◆ Pose estimation data ◆
____________________

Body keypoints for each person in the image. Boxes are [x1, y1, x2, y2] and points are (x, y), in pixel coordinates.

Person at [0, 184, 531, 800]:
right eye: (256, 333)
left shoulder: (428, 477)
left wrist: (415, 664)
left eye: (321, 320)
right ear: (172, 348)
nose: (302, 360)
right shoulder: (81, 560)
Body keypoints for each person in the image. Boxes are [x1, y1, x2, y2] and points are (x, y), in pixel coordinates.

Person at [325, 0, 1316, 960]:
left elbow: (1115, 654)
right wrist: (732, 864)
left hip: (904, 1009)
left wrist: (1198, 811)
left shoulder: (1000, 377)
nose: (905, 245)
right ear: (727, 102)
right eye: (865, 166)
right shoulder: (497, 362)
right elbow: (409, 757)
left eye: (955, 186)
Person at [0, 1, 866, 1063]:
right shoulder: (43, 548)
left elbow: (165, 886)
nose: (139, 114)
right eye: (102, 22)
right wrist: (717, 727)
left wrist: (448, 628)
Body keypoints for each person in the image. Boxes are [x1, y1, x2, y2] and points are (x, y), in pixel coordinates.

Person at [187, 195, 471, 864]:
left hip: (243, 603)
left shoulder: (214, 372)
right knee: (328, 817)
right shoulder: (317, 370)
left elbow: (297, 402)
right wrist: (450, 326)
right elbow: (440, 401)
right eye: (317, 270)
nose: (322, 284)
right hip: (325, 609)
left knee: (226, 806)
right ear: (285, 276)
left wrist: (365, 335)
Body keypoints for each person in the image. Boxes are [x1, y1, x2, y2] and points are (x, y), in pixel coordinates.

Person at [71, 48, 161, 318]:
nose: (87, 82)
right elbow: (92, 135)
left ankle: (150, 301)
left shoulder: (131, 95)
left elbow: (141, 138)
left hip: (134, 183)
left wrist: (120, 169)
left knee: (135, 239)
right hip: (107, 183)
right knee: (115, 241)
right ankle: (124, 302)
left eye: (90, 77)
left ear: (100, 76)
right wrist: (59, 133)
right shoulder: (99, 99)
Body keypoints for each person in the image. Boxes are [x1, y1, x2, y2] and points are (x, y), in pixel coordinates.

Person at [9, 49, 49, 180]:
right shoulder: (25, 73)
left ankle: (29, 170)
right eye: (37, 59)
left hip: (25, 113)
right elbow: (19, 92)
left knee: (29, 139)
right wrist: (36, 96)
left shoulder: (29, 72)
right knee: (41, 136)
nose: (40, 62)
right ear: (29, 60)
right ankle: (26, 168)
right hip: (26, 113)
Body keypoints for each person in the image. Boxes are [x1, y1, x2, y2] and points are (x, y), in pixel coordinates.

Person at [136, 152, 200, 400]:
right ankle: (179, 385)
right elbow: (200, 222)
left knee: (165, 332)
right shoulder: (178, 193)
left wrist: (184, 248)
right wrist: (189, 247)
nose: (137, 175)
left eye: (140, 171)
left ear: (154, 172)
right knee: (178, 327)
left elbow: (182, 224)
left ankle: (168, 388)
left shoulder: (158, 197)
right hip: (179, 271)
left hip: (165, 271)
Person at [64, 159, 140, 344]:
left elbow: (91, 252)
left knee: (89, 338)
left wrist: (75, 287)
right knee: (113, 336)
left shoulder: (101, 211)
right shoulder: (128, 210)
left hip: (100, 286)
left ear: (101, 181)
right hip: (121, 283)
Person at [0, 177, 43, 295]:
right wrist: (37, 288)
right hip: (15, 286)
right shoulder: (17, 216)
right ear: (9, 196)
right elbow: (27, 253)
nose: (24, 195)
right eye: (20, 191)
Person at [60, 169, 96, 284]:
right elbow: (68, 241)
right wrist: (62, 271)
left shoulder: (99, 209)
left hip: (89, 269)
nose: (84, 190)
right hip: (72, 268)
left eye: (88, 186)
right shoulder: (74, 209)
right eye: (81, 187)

____________________

◆ Your goal ◆
Your answer must be the lines above from the one containing "right ankle: (26, 168)" to the one containing "right hip: (179, 271)", both included, restated word for word.

◆ Your solution ◆
right ankle: (26, 168)
right hip: (26, 113)
Body keypoints for each person in the image. Boxes are [x1, y1, x2, y2] and points are (x, y), in pixel coordinates.

Person at [136, 152, 200, 400]:
right ankle: (179, 385)
right elbow: (200, 222)
left knee: (165, 332)
right shoulder: (178, 193)
left wrist: (184, 248)
right wrist: (189, 247)
nose: (137, 175)
left eye: (140, 171)
left ear: (154, 172)
right knee: (178, 327)
left elbow: (182, 224)
left ankle: (168, 388)
left shoulder: (158, 197)
right hip: (179, 271)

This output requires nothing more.